The IC and the diaspora who left the country thanks to the Civil war in SL and didn't want that to end, please mind your own business.

Prem_Mahen wrote:
Until the people stop voting for a canditate who speaks nothing but racism, sri Lanka will not be a peaceful country.

PassTheSugarPlease wrote:
Cannot tell you enough how a resurgent economy will benefit the Tamils of the North and East, and help them overcome the trauma of conflict.

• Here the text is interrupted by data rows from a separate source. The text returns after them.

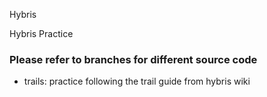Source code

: Hybris

Hybris Practice

### Please refer to branches for different source code
* trails: practice following the trail guide from hybris wiki

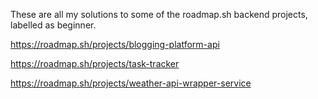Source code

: These are all my solutions to some of the roadmap.sh backend projects, labelled as beginner.


https://roadmap.sh/projects/blogging-platform-api


https://roadmap.sh/projects/task-tracker


https://roadmap.sh/projects/weather-api-wrapper-service
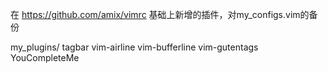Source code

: 在 https://github.com/amix/vimrc 基础上新增的插件，对my_configs.vim的备份

my_plugins/
  tagbar 
  vim-airline
  vim-bufferline
  vim-gutentags
  YouCompleteMe
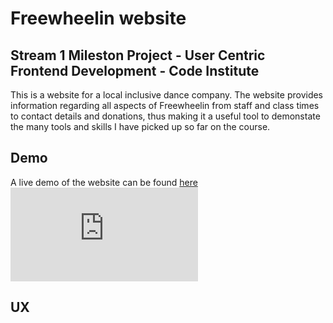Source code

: # Freewheelin website

## Stream 1 Mileston Project - User Centric Frontend Development - Code Institute

This is a website for a local inclusive dance company. The website provides information regarding all aspects of Freewheelin from staff and class times to contact details and donations, thus 
making it a useful tool to demonstate the many tools and skills I have picked up so far on the course.

## Demo

A live demo of the website can be found [here](https://francisillingworth.github.io/milestone-project-1/index.html)\
![screenshot.png](https://francisillingworth.github.io/milestone-project-1/index.html)

## UX
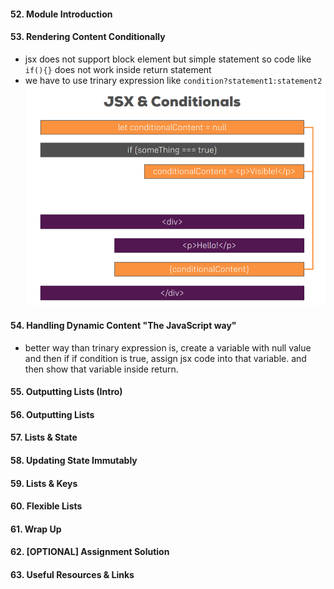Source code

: #### 52. Module Introduction
#### 53. Rendering Content Conditionally
- jsx does not support block element but simple statement so code like `if(){}` does not work inside return statement 
- we have to use trinary expression like `condition?statement1:statement2`
 ![Alt text](note-images/jsx&conditionals-learning-card.png?raw=true "component learning card")

#### 54. Handling Dynamic Content "The JavaScript way"
- better way than trinary expression is, create a variable with null value and then if if condition is true, assign jsx code into that variable. and then show that variable inside return.
#### 55. Outputting Lists (Intro)


#### 56. Outputting Lists


#### 57. Lists & State


#### 58. Updating State Immutably


#### 59. Lists & Keys


#### 60. Flexible Lists


#### 61. Wrap Up

#### 62. [OPTIONAL] Assignment Solution


#### 63. Useful Resources & Links

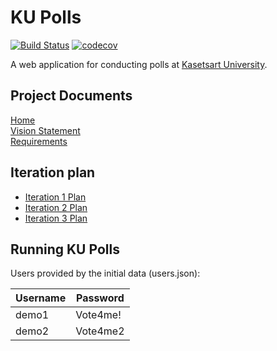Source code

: # KU Polls  
[![Build Status](https://app.travis-ci.com/bhokin/ku-polls.svg?branch=iteration2)](https://app.travis-ci.com/bhokin/ku-polls)
[![codecov](https://codecov.io/gh/bhokin/ku-polls/branch/iteration2/graph/badge.svg?token=OR7CWOKHLP)](https://codecov.io/gh/bhokin/ku-polls)

A web application for conducting polls at [Kasetsart University](https://www.ku.ac.th).

## Project Documents  

[Home](../../wiki/Home)  
[Vision Statement](../../wiki/Vision%20Statement)  
[Requirements](../../wiki/Requirements)  

## Iteration plan  
* [Iteration 1 Plan](../../wiki/Iteration%201%20Plan)  
* [Iteration 2 Plan](../../wiki/Iteration%202%20Plan)  
* [Iteration 3 Plan](../../wiki/Iteration%203%20Plan)  

## Running KU Polls  

Users provided by the initial data (users.json):

| Username  | Password    |
|-----------|-------------|
| demo1     | Vote4me!    |
| demo2     | Vote4me2    |
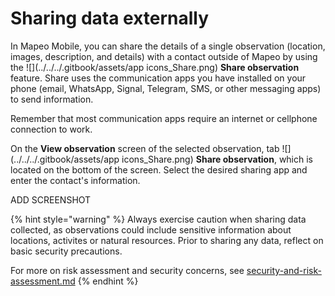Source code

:# Sharing data externally

In Mapeo Mobile, you can share the details of a single observation (location, images, description, and details) with a contact outside of Mapeo by using the ![](../../../.gitbook/assets/app icons\_Share.png) **Share observation** feature. Share uses the communication apps you have installed on your phone (email, WhatsApp, Signal, Telegram, SMS, or other messaging apps) to send information.

Remember that most communication apps require an internet or cellphone connection to work.

On the **View observation** screen of the selected observation, tab  ![](../../../.gitbook/assets/app icons\_Share.png) **Share observation**, which is located on the bottom of the screen. Select the desired sharing app and enter the contact's information.

ADD SCREENSHOT

{% hint style="warning" %}
Always exercise caution when sharing data collected, as observations could include sensitive information about locations, activites or natural resources. Prior to sharing any data, reflect on basic security precautions.

For more on risk assessment and security concerns, see [security-and-risk-assessment.md](../../essentials-for-a-successful-mapeo-project/security-and-risk-assessment.md "mention")
{% endhint %}

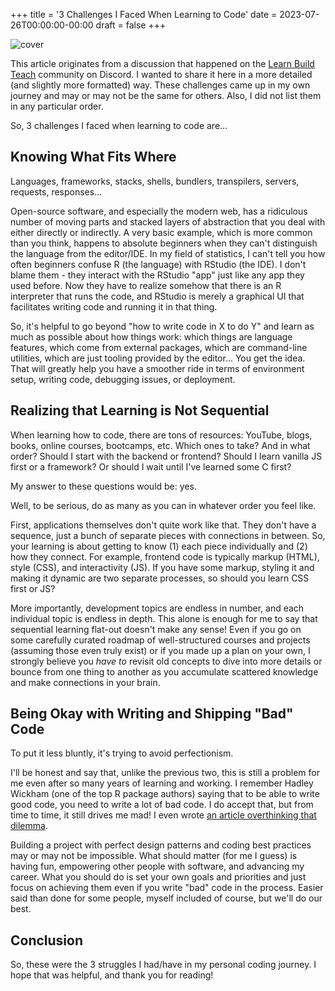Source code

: +++
title = '3 Challenges I Faced When Learning to Code'
date = 2023-07-26T00:00:00-00:00
draft = false
+++

![cover](https://cdn.hashnode.com/res/hashnode/image/upload/v1690299234126/ad4df73c-9926-4bb7-8778-e812e4cf3e70.jpeg?w=1600&h=840&fit=crop&crop=entropy&auto=compress,format&format=webp)

This article originates from a discussion that happened on the [Learn Build Teach](https://www.learnbuildteach.com/) community on Discord. I wanted to share it here in a more detailed (and slightly more formatted) way. These challenges came up in my own journey and may or may not be the same for others. Also, I did not list them in any particular order.

So, 3 challenges I faced when learning to code are...

## Knowing What Fits Where

Languages, frameworks, stacks, shells, bundlers, transpilers, servers, requests, responses...

Open-source software, and especially the modern web, has a ridiculous number of moving parts and stacked layers of abstraction that you deal with either directly or indirectly. A very basic example, which is more common than you think, happens to absolute beginners when they can't distinguish the language from the editor/IDE. In my field of statistics, I can't tell you how often beginners confuse R (the language) with RStudio (the IDE). I don't blame them - they interact with the RStudio "app" just like any app they used before. Now they have to realize somehow that there is an R interpreter that runs the code, and RStudio is merely a graphical UI that facilitates writing code and running it in that thing.

So, it's helpful to go beyond "how to write code in X to do Y" and learn as much as possible about how things work: which things are language features, which come from external packages, which are command-line utilities, which are just tooling provided by the editor... You get the idea. That will greatly help you have a smoother ride in terms of environment setup, writing code, debugging issues, or deployment.

## Realizing that Learning is Not Sequential

When learning how to code, there are tons of resources: YouTube, blogs, books, online courses, bootcamps, etc. Which ones to take? And in what order? Should I start with the backend or frontend? Should I learn vanilla JS first or a framework? Or should I wait until I've learned some C first?

My answer to these questions would be: yes.

Well, to be serious, do as many as you can in whatever order you feel like.

First, applications themselves don't quite work like that. They don't have a sequence, just a bunch of separate pieces with connections in between. So, your learning is about getting to know (1) each piece individually and (2) how they connect. For example, frontend code is typically markup (HTML), style (CSS), and interactivity (JS). If you have some markup, styling it and making it dynamic are two separate processes, so should you learn CSS first or JS?

More importantly, development topics are endless in number, and each individual topic is endless in depth. This alone is enough for me to say that sequential learning flat-out doesn't make any sense! Even if you go on some carefully curated roadmap of well-structured courses and projects (assuming those even truly exist) or if you made up a plan on your own, I strongly believe you *have to* revisit old concepts to dive into more details or bounce from one thing to another as you accumulate scattered knowledge and make connections in your brain.

## Being Okay with Writing and Shipping "Bad" Code

To put it less bluntly, it's trying to avoid perfectionism.

I'll be honest and say that, unlike the previous two, this is still a problem for me even after so many years of learning and working. I remember Hadley Wickham (one of the top R package authors) saying that to be able to write good code, you need to write a lot of bad code. I do accept that, but from time to time, it still drives me mad! I even wrote [an article overthinking that dilemma](https://wipdev.netlify.app/posts/pragmatism-vs-idealism).

Building a project with perfect design patterns and coding best practices may or may not be impossible. What should matter (for me I guess) is having fun, empowering other people with software, and advancing my career. What you should do is set your own goals and priorities and just focus on achieving them even if you write "bad" code in the process. Easier said than done for some people, myself included of course, but we'll do our best.

## Conclusion

So, these were the 3 struggles I had/have in my personal coding journey. I hope that was helpful, and thank you for reading!
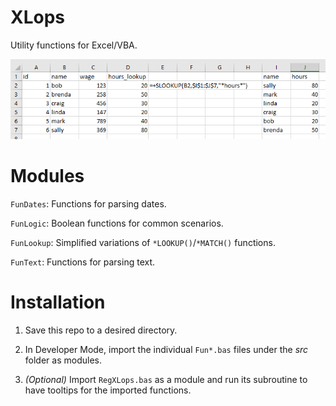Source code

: # XLops

Utility functions for Excel/VBA.

![](./slookup.png)

# Modules

`FunDates`: Functions for parsing dates.

`FunLogic`: Boolean functions for common scenarios.

`FunLookup`: Simplified variations of `*LOOKUP()`/`*MATCH()` functions.

`FunText`: Functions for parsing text.

# Installation
1. Save this repo to a desired directory.

1. In Developer Mode, import the individual `Fun*.bas` files under the *src* folder as modules.

1. *(Optional)* Import `RegXLops.bas` as a module and run its subroutine to have tooltips for the imported functions.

For posters like Sandyvadi and Russel_B, take a cue from the woman selling the mosquito net. People like her couldn't give a dime about petty politics and your kind of perpetual victim culture. Let her and people like her get on with their lives without the obstructions of the Tamil diaspora.

Prem_Mahen wrote:
Where will these 300,000 civilians go?. Destroyed their houses and giving them tin roofed shelters!. If these were sinhalese, what will be the reaction?.
Please be humane, just let these innocent go. Let them find their own way

schweigen wrote:
Let's get one thing out of the way first: there are no Tamil lands in Sri Lanka. There is Sri Lankan land for ALL SRI LANKANS, irrespective of race or religion. People who advocate race based land systems are just that: racists.

jin_jinn, agree with you totally about the phrase "Sinhalese government". This is used mainly by ignorant journalists with half-baked knowledge of the situation in Sri Lanka, and happily latched onto by opportunistic Eelamists (or is the other way around??)

SanMarino, great perspectives!

Senthan wrote:
Tamil civilians continue to face the brunt even after the end of civil war. It's clear as to why Tamils were released from these camps, they want Tamils votes. Political agenda is the main concern of Sri Lankan governments, not how to resettle Tamils back to a normal life. Tamils don't know who to vote for, a man who order to eradicate Tamil civilians or the man who facilitated all the military strategies to win the war. Who ever does come in power, Tamils grievances will never be met because the leadership would be in the hands of Sinhalese. I hope there will be changes in the near future where the Tamils will be resettled and can enjoy a peaceful lifestyle.